▸ **About this exercise**
Skip any image you find and restate the rest of the data word for word.

····················

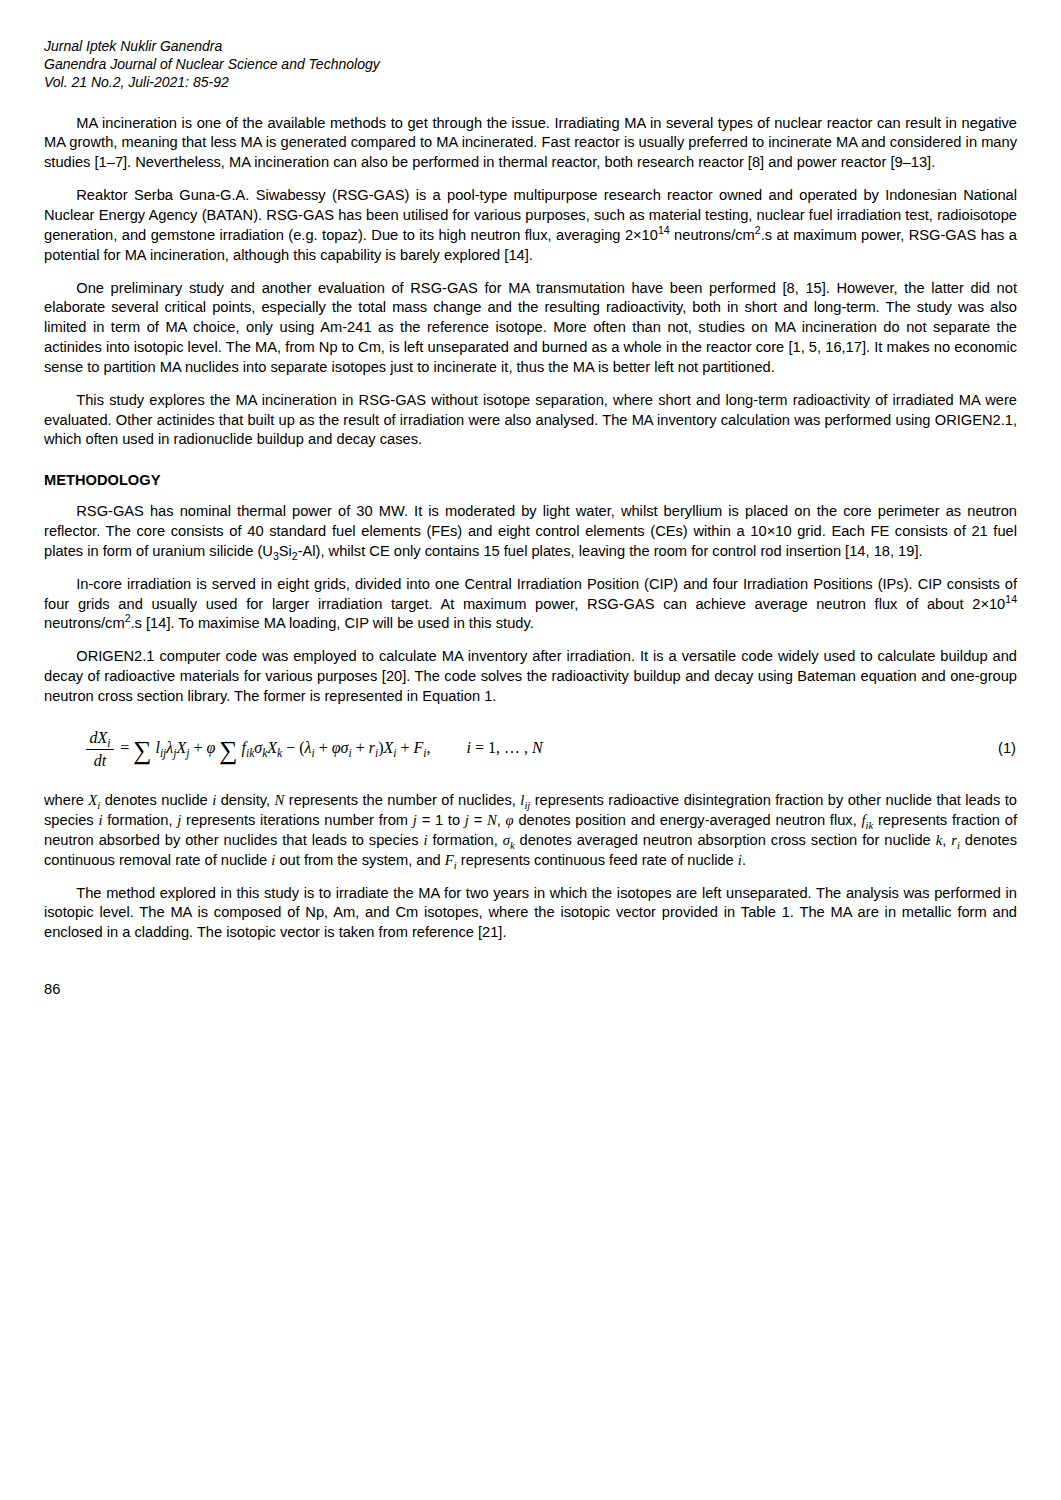Jurnal Iptek Nuklir Ganendra
Ganendra Journal of Nuclear Science and Technology
Vol. 21 No.2, Juli-2021: 85-92
MA incineration is one of the available methods to get through the issue. Irradiating MA in several types of nuclear reactor can result in negative MA growth, meaning that less MA is generated compared to MA incinerated. Fast reactor is usually preferred to incinerate MA and considered in many studies [1–7]. Nevertheless, MA incineration can also be performed in thermal reactor, both research reactor [8] and power reactor [9–13].
Reaktor Serba Guna-G.A. Siwabessy (RSG-GAS) is a pool-type multipurpose research reactor owned and operated by Indonesian National Nuclear Energy Agency (BATAN). RSG-GAS has been utilised for various purposes, such as material testing, nuclear fuel irradiation test, radioisotope generation, and gemstone irradiation (e.g. topaz). Due to its high neutron flux, averaging 2×1014 neutrons/cm2.s at maximum power, RSG-GAS has a potential for MA incineration, although this capability is barely explored [14].
One preliminary study and another evaluation of RSG-GAS for MA transmutation have been performed [8, 15]. However, the latter did not elaborate several critical points, especially the total mass change and the resulting radioactivity, both in short and long-term. The study was also limited in term of MA choice, only using Am-241 as the reference isotope. More often than not, studies on MA incineration do not separate the actinides into isotopic level. The MA, from Np to Cm, is left unseparated and burned as a whole in the reactor core [1, 5, 16,17]. It makes no economic sense to partition MA nuclides into separate isotopes just to incinerate it, thus the MA is better left not partitioned.
This study explores the MA incineration in RSG-GAS without isotope separation, where short and long-term radioactivity of irradiated MA were evaluated. Other actinides that built up as the result of irradiation were also analysed. The MA inventory calculation was performed using ORIGEN2.1, which often used in radionuclide buildup and decay cases.
Methodology
RSG-GAS has nominal thermal power of 30 MW. It is moderated by light water, whilst beryllium is placed on the core perimeter as neutron reflector. The core consists of 40 standard fuel elements (FEs) and eight control elements (CEs) within a 10×10 grid. Each FE consists of 21 fuel plates in form of uranium silicide (U3Si2-Al), whilst CE only contains 15 fuel plates, leaving the room for control rod insertion [14, 18, 19].
In-core irradiation is served in eight grids, divided into one Central Irradiation Position (CIP) and four Irradiation Positions (IPs). CIP consists of four grids and usually used for larger irradiation target. At maximum power, RSG-GAS can achieve average neutron flux of about 2×1014 neutrons/cm2.s [14]. To maximise MA loading, CIP will be used in this study.
ORIGEN2.1 computer code was employed to calculate MA inventory after irradiation. It is a versatile code widely used to calculate buildup and decay of radioactive materials for various purposes [20]. The code solves the radioactivity buildup and decay using Bateman equation and one-group neutron cross section library. The former is represented in Equation 1.
| dX i dt = ·· ∑ l ij λ j X j + φ ·· ∑ f ik σ k X k − ( λ i + φσ i + r i ) X i + F i , i = 1, … , N | (1) |
where Xi denotes nuclide i density, N represents the number of nuclides, lij represents radioactive disintegration fraction by other nuclide that leads to species i formation, j represents iterations number from j = 1 to j = N, φ denotes position and energy-averaged neutron flux, fik represents fraction of neutron absorbed by other nuclides that leads to species i formation, σk denotes averaged neutron absorption cross section for nuclide k, ri denotes continuous removal rate of nuclide i out from the system, and Fi represents continuous feed rate of nuclide i.
The method explored in this study is to irradiate the MA for two years in which the isotopes are left unseparated. The analysis was performed in isotopic level. The MA is composed of Np, Am, and Cm isotopes, where the isotopic vector provided in Table 1. The MA are in metallic form and enclosed in a cladding. The isotopic vector is taken from reference [21].
86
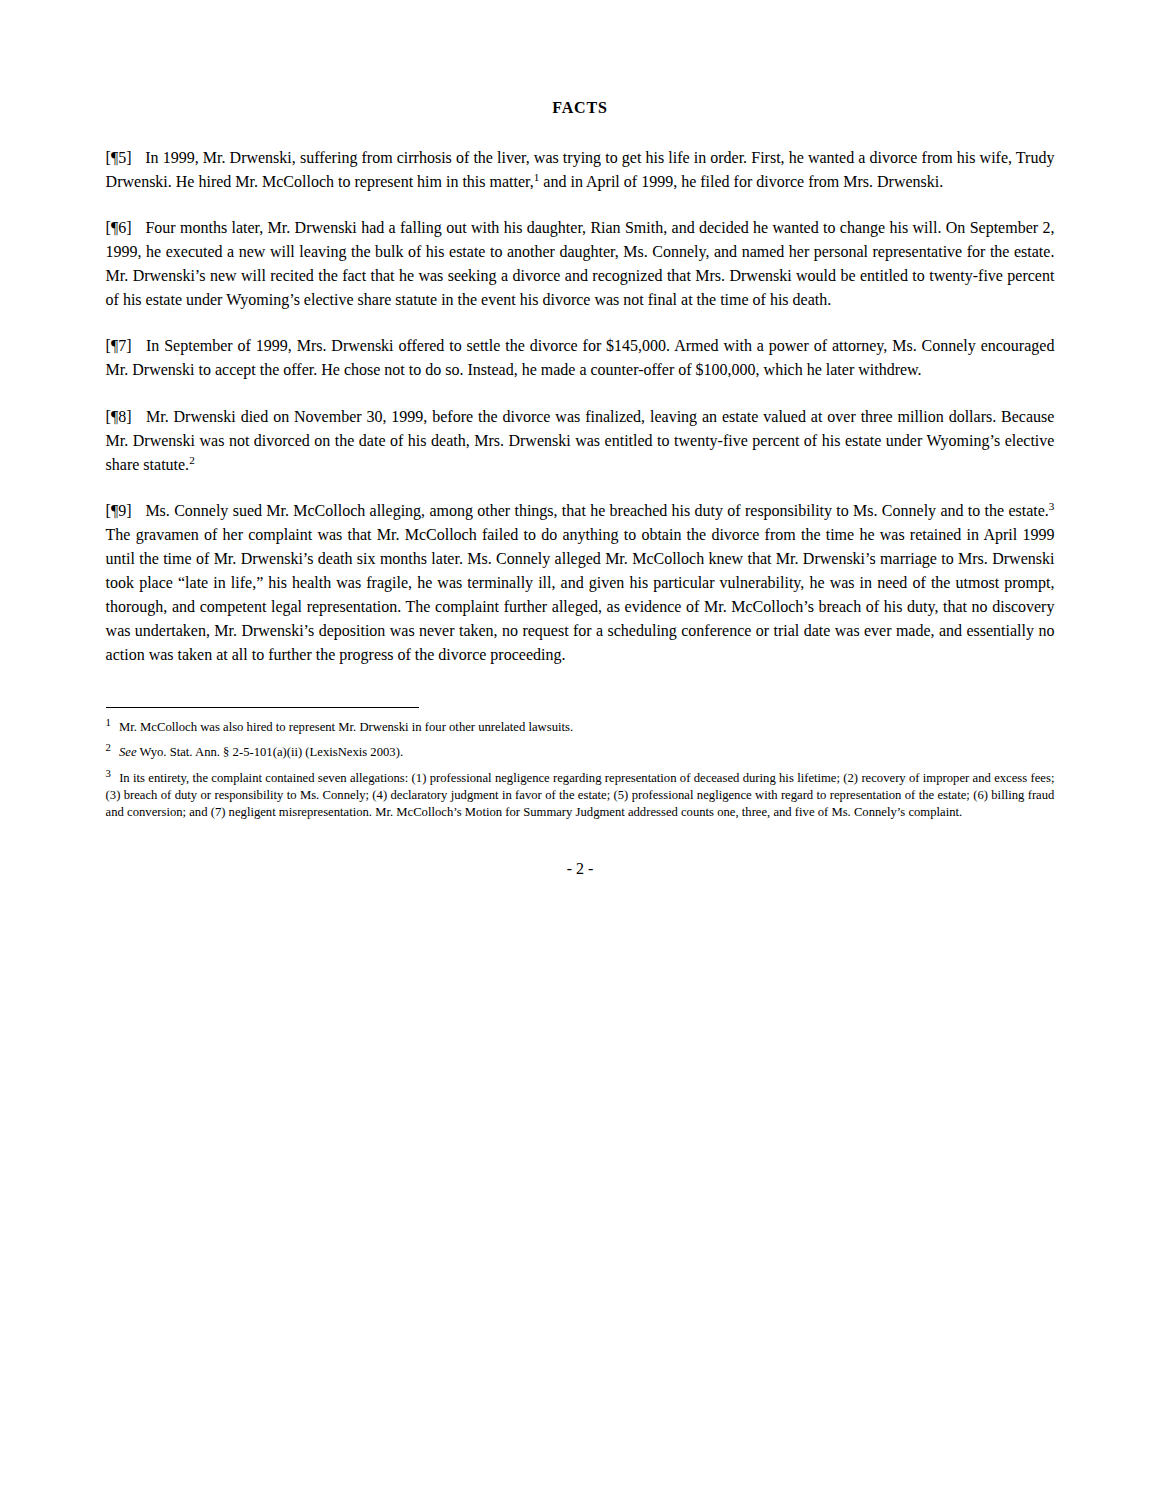FACTS
[¶5] In 1999, Mr. Drwenski, suffering from cirrhosis of the liver, was trying to get his life in order. First, he wanted a divorce from his wife, Trudy Drwenski. He hired Mr. McColloch to represent him in this matter,1 and in April of 1999, he filed for divorce from Mrs. Drwenski.
[¶6] Four months later, Mr. Drwenski had a falling out with his daughter, Rian Smith, and decided he wanted to change his will. On September 2, 1999, he executed a new will leaving the bulk of his estate to another daughter, Ms. Connely, and named her personal representative for the estate. Mr. Drwenski’s new will recited the fact that he was seeking a divorce and recognized that Mrs. Drwenski would be entitled to twenty-five percent of his estate under Wyoming’s elective share statute in the event his divorce was not final at the time of his death.
[¶7] In September of 1999, Mrs. Drwenski offered to settle the divorce for $145,000. Armed with a power of attorney, Ms. Connely encouraged Mr. Drwenski to accept the offer. He chose not to do so. Instead, he made a counter-offer of $100,000, which he later withdrew.
[¶8] Mr. Drwenski died on November 30, 1999, before the divorce was finalized, leaving an estate valued at over three million dollars. Because Mr. Drwenski was not divorced on the date of his death, Mrs. Drwenski was entitled to twenty-five percent of his estate under Wyoming’s elective share statute.2
[¶9] Ms. Connely sued Mr. McColloch alleging, among other things, that he breached his duty of responsibility to Ms. Connely and to the estate.3 The gravamen of her complaint was that Mr. McColloch failed to do anything to obtain the divorce from the time he was retained in April 1999 until the time of Mr. Drwenski’s death six months later. Ms. Connely alleged Mr. McColloch knew that Mr. Drwenski’s marriage to Mrs. Drwenski took place “late in life,” his health was fragile, he was terminally ill, and given his particular vulnerability, he was in need of the utmost prompt, thorough, and competent legal representation. The complaint further alleged, as evidence of Mr. McColloch’s breach of his duty, that no discovery was undertaken, Mr. Drwenski’s deposition was never taken, no request for a scheduling conference or trial date was ever made, and essentially no action was taken at all to further the progress of the divorce proceeding.
1 Mr. McColloch was also hired to represent Mr. Drwenski in four other unrelated lawsuits.
2 See Wyo. Stat. Ann. § 2-5-101(a)(ii) (LexisNexis 2003).
3 In its entirety, the complaint contained seven allegations: (1) professional negligence regarding representation of deceased during his lifetime; (2) recovery of improper and excess fees; (3) breach of duty or responsibility to Ms. Connely; (4) declaratory judgment in favor of the estate; (5) professional negligence with regard to representation of the estate; (6) billing fraud and conversion; and (7) negligent misrepresentation. Mr. McColloch’s Motion for Summary Judgment addressed counts one, three, and five of Ms. Connely’s complaint.
- 2 -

····················

▸ **Problem solution**
Jurnal Iptek Nuklir Ganendra
Ganendra Journal of Nuclear Science and Technology
Vol. 21 No.2, Juli-2021: 85-92
MA incineration is one of the available methods to get through the issue. Irradiating MA in several types of nuclear reactor can result in negative MA growth, meaning that less MA is generated compared to MA incinerated. Fast reactor is usually preferred to incinerate MA and considered in many studies [1–7]. Nevertheless, MA incineration can also be performed in thermal reactor, both research reactor [8] and power reactor [9–13].
Reaktor Serba Guna-G.A. Siwabessy (RSG-GAS) is a pool-type multipurpose research reactor owned and operated by Indonesian National Nuclear Energy Agency (BATAN). RSG-GAS has been utilised for various purposes, such as material testing, nuclear fuel irradiation test, radioisotope generation, and gemstone irradiation (e.g. topaz). Due to its high neutron flux, averaging 2×1014 neutrons/cm2.s at maximum power, RSG-GAS has a potential for MA incineration, although this capability is barely explored [14].
One preliminary study and another evaluation of RSG-GAS for MA transmutation have been performed [8, 15]. However, the latter did not elaborate several critical points, especially the total mass change and the resulting radioactivity, both in short and long-term. The study was also limited in term of MA choice, only using Am-241 as the reference isotope. More often than not, studies on MA incineration do not separate the actinides into isotopic level. The MA, from Np to Cm, is left unseparated and burned as a whole in the reactor core [1, 5, 16,17]. It makes no economic sense to partition MA nuclides into separate isotopes just to incinerate it, thus the MA is better left not partitioned.
This study explores the MA incineration in RSG-GAS without isotope separation, where short and long-term radioactivity of irradiated MA were evaluated. Other actinides that built up as the result of irradiation were also analysed. The MA inventory calculation was performed using ORIGEN2.1, which often used in radionuclide buildup and decay cases.
Methodology
RSG-GAS has nominal thermal power of 30 MW. It is moderated by light water, whilst beryllium is placed on the core perimeter as neutron reflector. The core consists of 40 standard fuel elements (FEs) and eight control elements (CEs) within a 10×10 grid. Each FE consists of 21 fuel plates in form of uranium silicide (U3Si2-Al), whilst CE only contains 15 fuel plates, leaving the room for control rod insertion [14, 18, 19].
In-core irradiation is served in eight grids, divided into one Central Irradiation Position (CIP) and four Irradiation Positions (IPs). CIP consists of four grids and usually used for larger irradiation target. At maximum power, RSG-GAS can achieve average neutron flux of about 2×1014 neutrons/cm2.s [14]. To maximise MA loading, CIP will be used in this study.
ORIGEN2.1 computer code was employed to calculate MA inventory after irradiation. It is a versatile code widely used to calculate buildup and decay of radioactive materials for various purposes [20]. The code solves the radioactivity buildup and decay using Bateman equation and one-group neutron cross section library. The former is represented in Equation 1.
| dX i dt = ·· ∑ l ij λ j X j + φ ·· ∑ f ik σ k X k − ( λ i + φσ i + r i ) X i + F i , i = 1, … , N | (1) |
where Xi denotes nuclide i density, N represents the number of nuclides, lij represents radioactive disintegration fraction by other nuclide that leads to species i formation, j represents iterations number from j = 1 to j = N, φ denotes position and energy-averaged neutron flux, fik represents fraction of neutron absorbed by other nuclides that leads to species i formation, σk denotes averaged neutron absorption cross section for nuclide k, ri denotes continuous removal rate of nuclide i out from the system, and Fi represents continuous feed rate of nuclide i.
The method explored in this study is to irradiate the MA for two years in which the isotopes are left unseparated. The analysis was performed in isotopic level. The MA is composed of Np, Am, and Cm isotopes, where the isotopic vector provided in Table 1. The MA are in metallic form and enclosed in a cladding. The isotopic vector is taken from reference [21].
86
FACTS
[¶5] In 1999, Mr. Drwenski, suffering from cirrhosis of the liver, was trying to get his life in order. First, he wanted a divorce from his wife, Trudy Drwenski. He hired Mr. McColloch to represent him in this matter,1 and in April of 1999, he filed for divorce from Mrs. Drwenski.
[¶6] Four months later, Mr. Drwenski had a falling out with his daughter, Rian Smith, and decided he wanted to change his will. On September 2, 1999, he executed a new will leaving the bulk of his estate to another daughter, Ms. Connely, and named her personal representative for the estate. Mr. Drwenski’s new will recited the fact that he was seeking a divorce and recognized that Mrs. Drwenski would be entitled to twenty-five percent of his estate under Wyoming’s elective share statute in the event his divorce was not final at the time of his death.
[¶7] In September of 1999, Mrs. Drwenski offered to settle the divorce for $145,000. Armed with a power of attorney, Ms. Connely encouraged Mr. Drwenski to accept the offer. He chose not to do so. Instead, he made a counter-offer of $100,000, which he later withdrew.
[¶8] Mr. Drwenski died on November 30, 1999, before the divorce was finalized, leaving an estate valued at over three million dollars. Because Mr. Drwenski was not divorced on the date of his death, Mrs. Drwenski was entitled to twenty-five percent of his estate under Wyoming’s elective share statute.2
[¶9] Ms. Connely sued Mr. McColloch alleging, among other things, that he breached his duty of responsibility to Ms. Connely and to the estate.3 The gravamen of her complaint was that Mr. McColloch failed to do anything to obtain the divorce from the time he was retained in April 1999 until the time of Mr. Drwenski’s death six months later. Ms. Connely alleged Mr. McColloch knew that Mr. Drwenski’s marriage to Mrs. Drwenski took place “late in life,” his health was fragile, he was terminally ill, and given his particular vulnerability, he was in need of the utmost prompt, thorough, and competent legal representation. The complaint further alleged, as evidence of Mr. McColloch’s breach of his duty, that no discovery was undertaken, Mr. Drwenski’s deposition was never taken, no request for a scheduling conference or trial date was ever made, and essentially no action was taken at all to further the progress of the divorce proceeding.
1 Mr. McColloch was also hired to represent Mr. Drwenski in four other unrelated lawsuits.
2 See Wyo. Stat. Ann. § 2-5-101(a)(ii) (LexisNexis 2003).
3 In its entirety, the complaint contained seven allegations: (1) professional negligence regarding representation of deceased during his lifetime; (2) recovery of improper and excess fees; (3) breach of duty or responsibility to Ms. Connely; (4) declaratory judgment in favor of the estate; (5) professional negligence with regard to representation of the estate; (6) billing fraud and conversion; and (7) negligent misrepresentation. Mr. McColloch’s Motion for Summary Judgment addressed counts one, three, and five of Ms. Connely’s complaint.
- 2 -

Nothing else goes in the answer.